EXCERPT: Begin

# Your cat's Likes & Dislikes



## snowy (Aug 23, 2012)

*Likes*
1. A chin/gum/head massage
2. Ear cleaning session
3. His Feline greenies treat, shirasu treat
4. Brushing teeth cos that's the time he gets to lick the toothpaste.
5. Playing Da-bird
6. Stalking and attacking cleaning tools
7. Watching me

*Dislikes/Hates*
1. Lightning/thunder/rain
2. Water
3. Being wiped down or cleaned with damp cloth/cotton pad
4. Strangers
5. Being carried
6. Being confined in his carrier with door closed.
7. Grooming
8. When I ignore him
9. When I stoke the base of his ear
10.When I brushed his tail


----------



## koneko_otaku (Jul 22, 2010)

My cat Tux has an odd like: she loves sherbet. Orange, lime, rainbow, whatever if I'm not careful she'd get in my bowl. On a couple occasions I caught her trying to lick the empty bucket clean.

EXCERPT: End

### WHAT YOU NEED TO DO
- a) In the cat likes-and-dislikes thread, why does snowy's cat enjoy having his teeth brushed?
- b) Pick up the cat likes-and-dislikes thread after its final sentence and keep it going.

STORED DATA: Begin

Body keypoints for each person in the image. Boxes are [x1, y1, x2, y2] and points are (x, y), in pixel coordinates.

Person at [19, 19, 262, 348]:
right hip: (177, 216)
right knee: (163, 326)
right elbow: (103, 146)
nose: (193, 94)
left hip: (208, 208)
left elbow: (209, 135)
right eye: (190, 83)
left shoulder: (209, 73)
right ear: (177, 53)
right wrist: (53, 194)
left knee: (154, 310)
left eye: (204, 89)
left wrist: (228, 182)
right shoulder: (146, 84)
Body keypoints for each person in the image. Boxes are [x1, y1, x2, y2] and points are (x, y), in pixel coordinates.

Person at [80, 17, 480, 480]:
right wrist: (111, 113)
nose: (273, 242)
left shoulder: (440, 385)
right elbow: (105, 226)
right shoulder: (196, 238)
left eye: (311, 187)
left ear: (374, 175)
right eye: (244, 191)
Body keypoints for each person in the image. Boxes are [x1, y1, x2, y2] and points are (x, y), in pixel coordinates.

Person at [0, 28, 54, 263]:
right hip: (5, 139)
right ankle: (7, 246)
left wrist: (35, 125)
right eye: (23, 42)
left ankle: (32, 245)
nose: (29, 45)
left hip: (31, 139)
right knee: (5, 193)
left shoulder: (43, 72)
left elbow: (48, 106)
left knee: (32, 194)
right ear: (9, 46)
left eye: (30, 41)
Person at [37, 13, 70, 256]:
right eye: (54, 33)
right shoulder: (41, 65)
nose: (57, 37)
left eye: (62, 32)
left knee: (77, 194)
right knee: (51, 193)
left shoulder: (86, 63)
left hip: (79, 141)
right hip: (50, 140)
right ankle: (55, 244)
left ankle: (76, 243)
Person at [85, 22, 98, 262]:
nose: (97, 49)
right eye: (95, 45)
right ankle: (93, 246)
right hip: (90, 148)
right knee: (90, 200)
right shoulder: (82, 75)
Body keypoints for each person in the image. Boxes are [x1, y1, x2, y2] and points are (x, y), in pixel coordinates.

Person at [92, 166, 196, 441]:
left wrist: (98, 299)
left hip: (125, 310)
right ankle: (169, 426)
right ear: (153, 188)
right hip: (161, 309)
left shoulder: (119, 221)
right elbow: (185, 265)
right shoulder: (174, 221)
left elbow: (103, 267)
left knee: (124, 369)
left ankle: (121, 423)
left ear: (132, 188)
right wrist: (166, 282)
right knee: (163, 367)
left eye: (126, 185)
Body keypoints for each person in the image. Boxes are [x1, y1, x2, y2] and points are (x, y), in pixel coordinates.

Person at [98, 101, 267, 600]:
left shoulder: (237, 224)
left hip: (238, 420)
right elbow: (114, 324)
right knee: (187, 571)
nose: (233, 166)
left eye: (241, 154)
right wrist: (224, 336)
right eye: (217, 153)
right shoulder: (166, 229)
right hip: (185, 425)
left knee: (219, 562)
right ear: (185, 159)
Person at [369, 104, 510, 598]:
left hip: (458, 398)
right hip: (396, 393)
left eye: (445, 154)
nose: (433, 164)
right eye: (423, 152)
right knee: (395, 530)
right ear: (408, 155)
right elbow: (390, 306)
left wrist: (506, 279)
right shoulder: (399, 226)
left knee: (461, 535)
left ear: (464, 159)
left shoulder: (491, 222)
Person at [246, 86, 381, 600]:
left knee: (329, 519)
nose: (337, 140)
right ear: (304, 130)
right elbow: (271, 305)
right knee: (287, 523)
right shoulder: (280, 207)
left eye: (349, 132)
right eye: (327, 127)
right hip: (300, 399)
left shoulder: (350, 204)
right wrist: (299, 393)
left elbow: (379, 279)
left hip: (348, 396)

STORED DATA: End

### ANSWERS TO EACH TASK
- a) Because that's when he gets to lick the toothpaste.

- b)
She also often sleep beside me on my bed, on her back and belly up. But if I try to rub it she grabs my hand and plays rough like she's saying don't touch my belly.


----------



## snowy (Aug 23, 2012)

I probably have one more to add. Lately, whatever I was eating, he like to try some too. I just had soya ice cream 5mins ago. Likewise, he came begging for some, I know soya is no good, but just to satisfy his curiosity, I scooped less than 1tsp for him. He sniffed, not too keen but still licked just a wee bit and turned his nose up. *HE DIDN'T LIKE ICE CREAM*.


----------



## Jacq (May 17, 2012)

Likes:
1. food
2. "Driving" - climbing up my partner and sitting on him (back feet on his shoulders, front feet on his head), meowing until he gets up and walks over to her cat tree or the tall dresser.
3. getting behind the bed and snaking her nasty claws at the heads of unsuspecting sleepers.
4. Belly rubs
5. Cardboard scratchers
6. crunchy munchies (see #1)
7. Getting between the sheet and the mattress when you're trying to put new ones on.
8. Being picked up nicely.

Dislikes:
1. Evo 95% Beef
2. Water
3. Having her tail touched.
4. Being picked up when she's misbehaving (she does what we call "attack sloth" while making the sassiest tantrum noises)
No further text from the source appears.